# Task to carry out
Drop the pictures and extract exactly the lines from the one that contains "Table 3 | Weighted" through the end of the material.

# Material provided
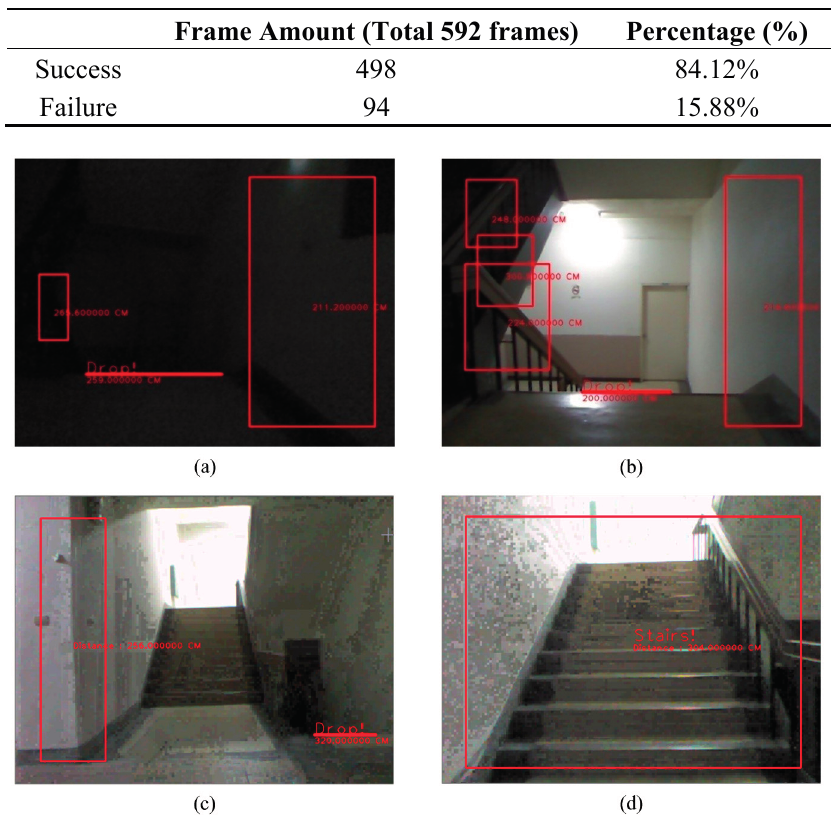
Table 5. The success rate and failure rate for detection of descending stairs.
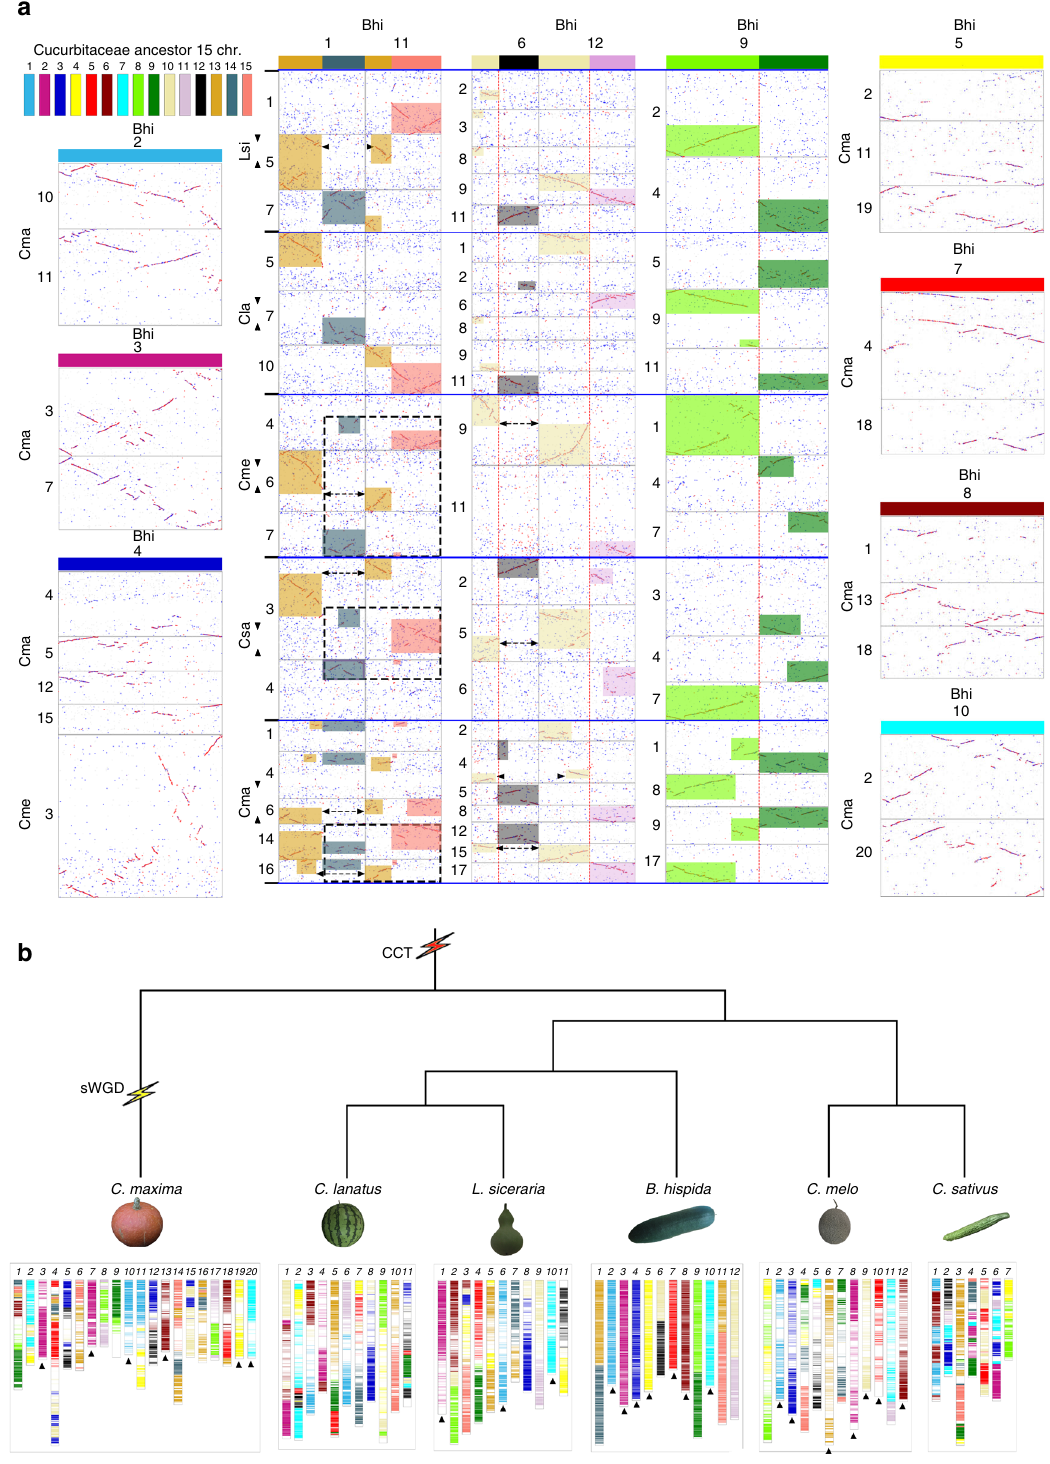
Fig. 2 Genome evolution of the six sequenced cucurbit species. a Conserved genome karyotype of wax gourd and identi fi cation of ancestral chromosomes of cucurbit species. Different colors along the 12 wax gourd chromosomes indicate the origin of the 15 ancestral chromosomes. Bhi: Benincasa hispida ; Cma: Cucurbit maxima ; Cme: Cucumis melo ; Lsi: Lagenaria siceraria ; Cla: Citrullus lanatus ; Csa: Cucumis sativus . b Evolutionary scenario of the Cucurbitaceae genomes from the ancestral Cucurbitaceae karyotype. sWGD: speci fi c whole-genome duplication; CCT: cucurbit-common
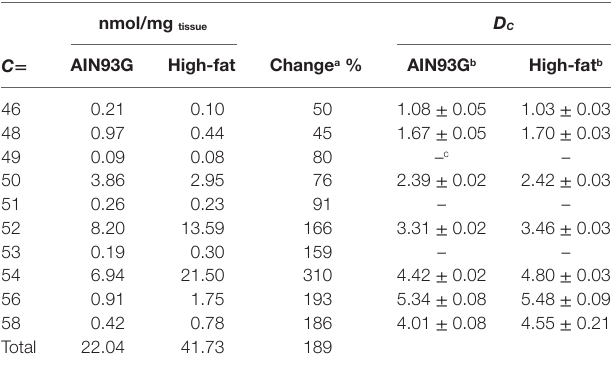
Table 3 | Weighted saturation index ( D C ) of triacylglycerols (TAG) in tumors of Lewis lung carcinoma from mice fed the AIN93G or the high-fat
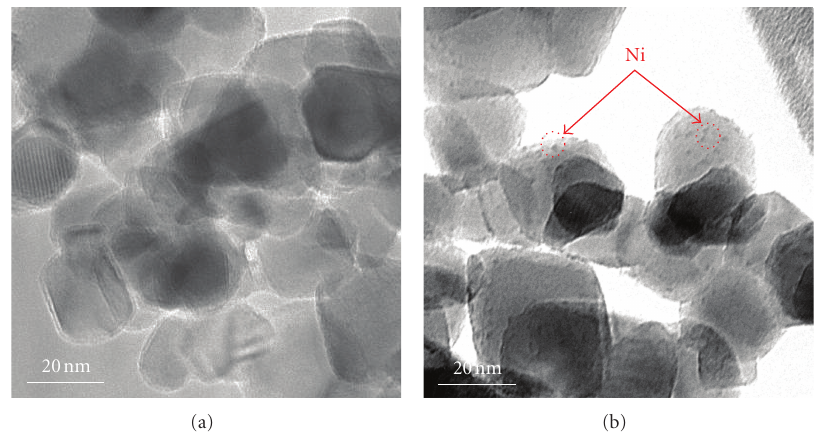
Figure 5: TEM morphology of (a) P25 and (b) 1% Ni-TiO 2 .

# Answer to this exercise
Table 3 | Weighted saturation index ( D C ) of triacylglycerols (TAG) in tumors of Lewis lung carcinoma from mice fed the AIN93G or the high-fat
Figure 5: TEM morphology of (a) P25 and (b) 1% Ni-TiO 2 .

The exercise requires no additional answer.